Speaking with Cynthia Gauthier immediately breaks all preconceptions of who monster-truck drivers are or can be. And it isn't because she's a woman: Any '80s child who watched the cartoon Bigfoot and the Muscle Machines and witnessed the antics of twin sisters Red and Redder knows ladies are as capable of driving heavy machinery as any musclebound man.
It's actually Gauthier's French-Canadian accent that's prone to throw people for a loop: One doesn't usually associate Canucks with this most American of pastimes, where 12,000-pound trucks leap into the air and smash whatever might be lying beneath them.
Gauthier — who was born in Quebec but resides in Parrish on the Gulf Coast of Florida — found her way onto the monster-truck scene after injuring herself badly two years in a row as a motocross racer.
"I wanted something safer," she tells New Times. One doesn't normally equate monster trucks with high safety standards, but Gauthier insists otherwise. "We have the best safety. It's almost the same equipment as NASCAR." She shares that she walked away unscathed from one of her first jumps as a monster-truck driver, a smash that ended so dramatically it earned the nickname "the French Crash."

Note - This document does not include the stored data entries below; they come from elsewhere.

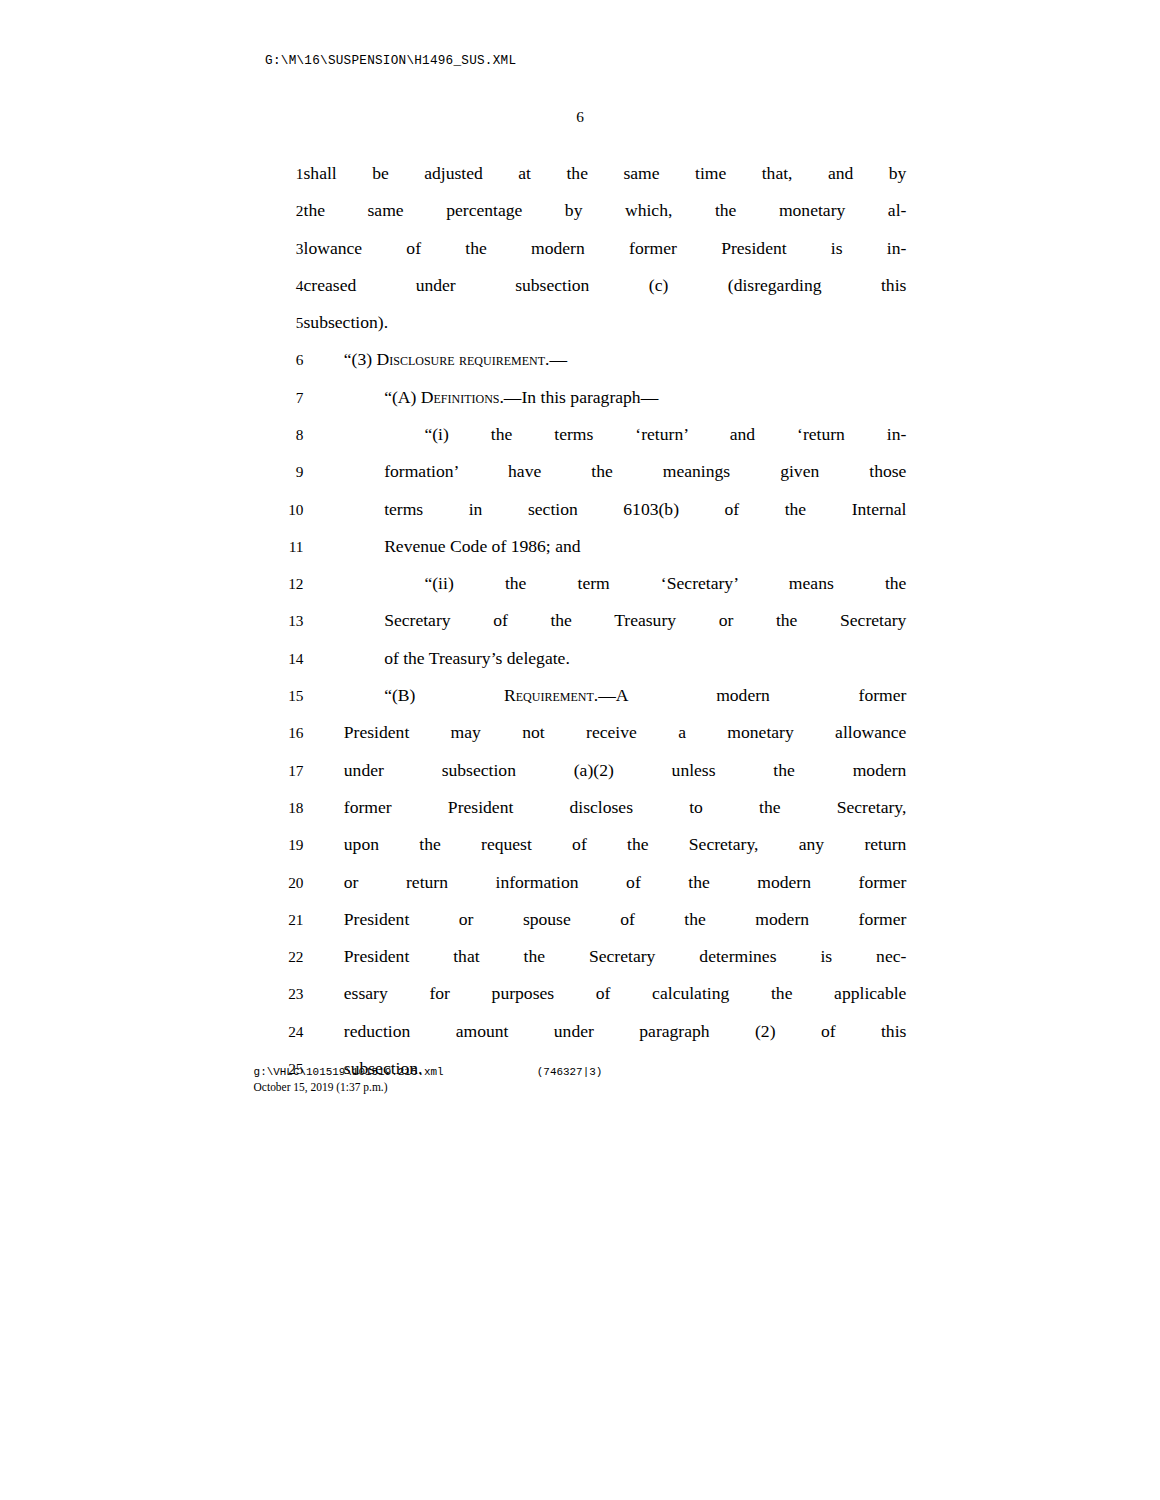G:\M\16\SUSPENSION\H1496_SUS.XML
6
| 1 | shall be adjusted at the same time that, and by |
| 2 | the same percentage by which, the monetary al- |
| 3 | lowance of the modern former President is in- |
| 4 | creased under subsection (c) (disregarding this |
| 5 | subsection). |
| 6 | “(3) Disclosure requirement .— |
| 7 | “(A) Definitions .—In this paragraph— |
| 8 | “(i) the terms ‘return’ and ‘return in- |
| 9 | formation’ have the meanings given those |
| 10 | terms in section 6103(b) of the Internal |
| 11 | Revenue Code of 1986; and |
| 12 | “(ii) the term ‘Secretary’ means the |
| 13 | Secretary of the Treasury or the Secretary |
| 14 | of the Treasury’s delegate. |
| 15 | “(B) Requirement .—A modern former |
| 16 | President may not receive a monetary allowance |
| 17 | under subsection (a)(2) unless the modern |
| 18 | former President discloses to the Secretary, |
| 19 | upon the request of the Secretary, any return |
| 20 | or return information of the modern former |
| 21 | President or spouse of the modern former |
| 22 | President that the Secretary determines is nec- |
| 23 | essary for purposes of calculating the applicable |
| 24 | reduction amount under paragraph (2) of this |
| 25 | subsection. |
g:\VHLC\101519\101519.215.xml(746327|3)
October 15, 2019 (1:37 p.m.)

Gauthier learned to drive the 1,500-horsepower behemoths mostly through trial and error. "There's a university where you take classes, but you learn the most from mistakes on the track." She says one of the most difficult aspects for a newbie driver was controlling the front and back wheels separately. In particular, it took a lot of technical practice for her to figure out how to navigate the joystick that maneuvers the back wheels.
Despite the learning curve and imposing nature of the machines, Gauthier says fear was never an issue for her. "It's an adrenaline rush every time I drive one. I love to do the big jumps. That's what people know me for."

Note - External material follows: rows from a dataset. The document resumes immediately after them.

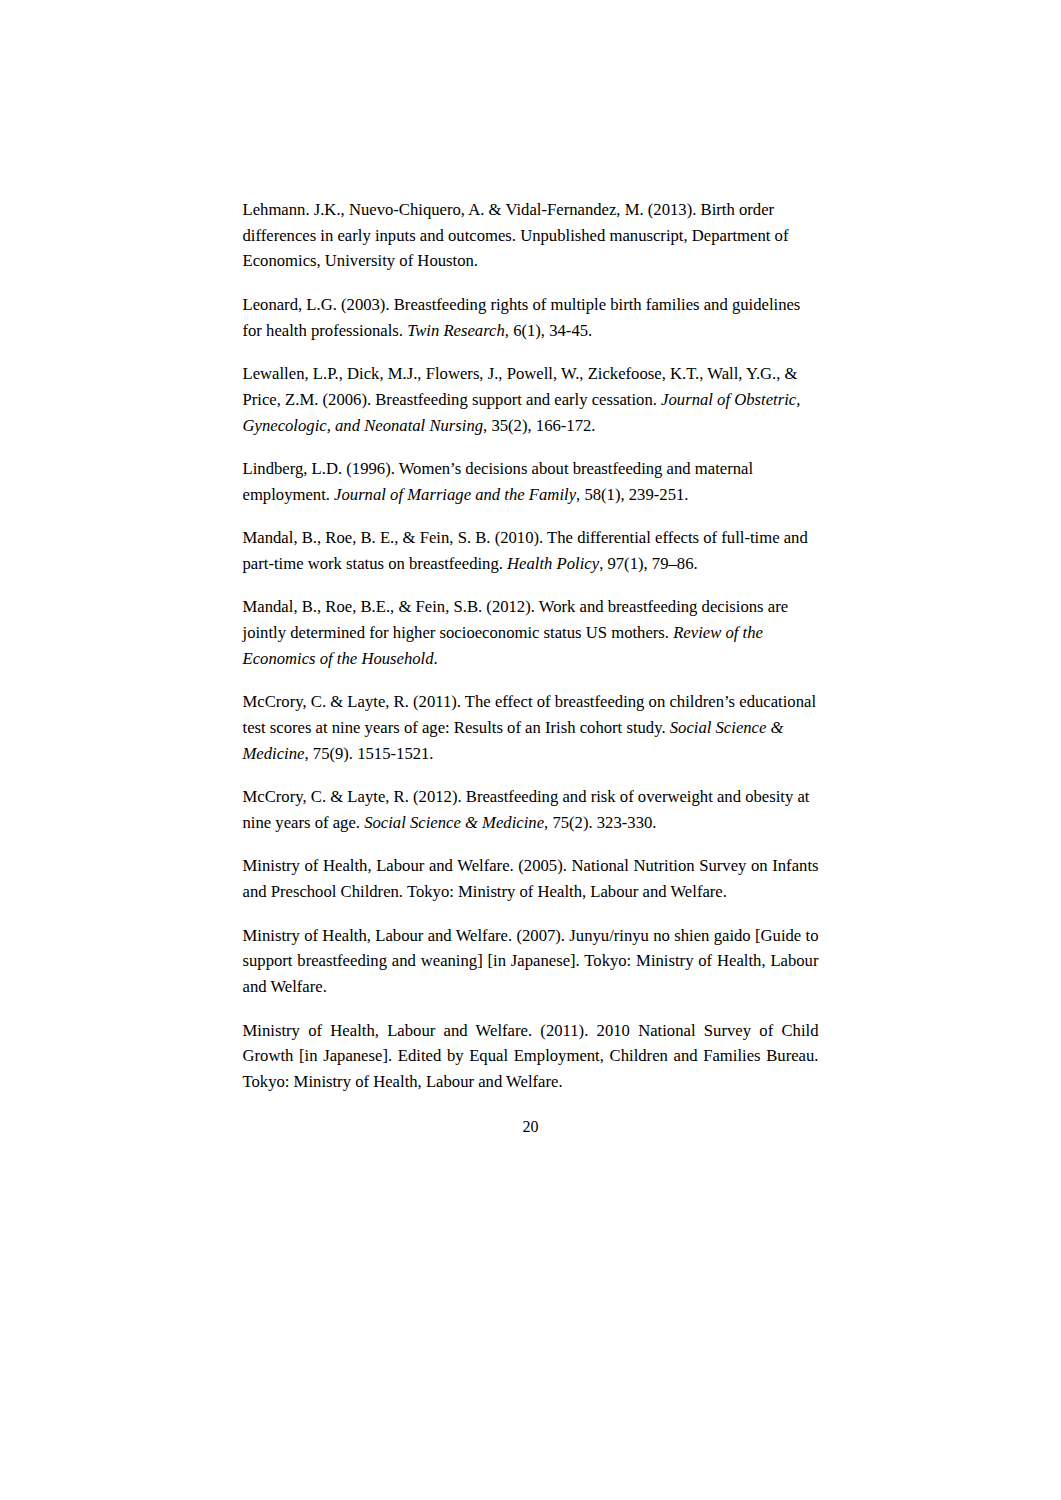Lehmann. J.K., Nuevo-Chiquero, A. & Vidal-Fernandez, M. (2013). Birth order differences in early inputs and outcomes. Unpublished manuscript, Department of Economics, University of Houston.
Leonard, L.G. (2003). Breastfeeding rights of multiple birth families and guidelines for health professionals. Twin Research, 6(1), 34-45.
Lewallen, L.P., Dick, M.J., Flowers, J., Powell, W., Zickefoose, K.T., Wall, Y.G., & Price, Z.M. (2006). Breastfeeding support and early cessation. Journal of Obstetric, Gynecologic, and Neonatal Nursing, 35(2), 166-172.
Lindberg, L.D. (1996). Women’s decisions about breastfeeding and maternal employment. Journal of Marriage and the Family, 58(1), 239-251.
Mandal, B., Roe, B. E., & Fein, S. B. (2010). The differential effects of full-time and part-time work status on breastfeeding. Health Policy, 97(1), 79–86.
Mandal, B., Roe, B.E., & Fein, S.B. (2012). Work and breastfeeding decisions are jointly determined for higher socioeconomic status US mothers. Review of the Economics of the Household.
McCrory, C. & Layte, R. (2011). The effect of breastfeeding on children’s educational test scores at nine years of age: Results of an Irish cohort study. Social Science & Medicine, 75(9). 1515-1521.
McCrory, C. & Layte, R. (2012). Breastfeeding and risk of overweight and obesity at nine years of age. Social Science & Medicine, 75(2). 323-330.
Ministry of Health, Labour and Welfare. (2005). National Nutrition Survey on Infants and Preschool Children. Tokyo: Ministry of Health, Labour and Welfare.
Ministry of Health, Labour and Welfare. (2007). Junyu/rinyu no shien gaido [Guide to support breastfeeding and weaning] [in Japanese]. Tokyo: Ministry of Health, Labour and Welfare.
Ministry of Health, Labour and Welfare. (2011). 2010 National Survey of Child Growth [in Japanese]. Edited by Equal Employment, Children and Families Bureau. Tokyo: Ministry of Health, Labour and Welfare.
20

Miamians can witness Gauthier and her floppy-eared truck, Monster Mutt Dalmatian, get vertical when Monster Jam comes to town this Saturday and Sunday at Marlins Park. Guests who arrive early can even meet the drivers and gaze upon their monster trucks up close.
The main event is a two-hour show where audiences can see drivers in quarter-million-dollar monster trucks compete in three events.
"We're a big family backstage, but on the track, we want to win," Gauthier says. One of the events is a straightforward speed-centric race, where the first truck that crosses the finish line wins. There's also a skills competition where spectators can use their phones to vote for the winner, and then there's freestyle, which happens to be Gauthier's favorite. "That's the one with the wow moments. You do backflips and try to show off fun tricks."
Gauthier is known for a number of crowd-pleasing stunts, including bicycles, where she maneuvers the truck on only two side wheels, and the moonwalk, where she shifts the vehicle into reverse and drives with the back wheels in the air.
This weekend's Monster Jam will be Gauthier's first time competing in Miami, and she hopes to put on a memorable show. "I have a lot of family in Hallandale," she says. "My whole family stays in Florida in the winter." Whether you're a member of the Gauthier clan or simply an enthusiast of comically large vehicles, monster-truck-size thrills are all but guaranteed this weekend.
Monster Jam. 7 p.m. Saturday, February 22, and 3 p.m. Sunday, February 23, at Marlins Park, 501 Marlins Way, Miami; 305-480-1300. Tickets cost $15 to $75 via purchase.tickets.com.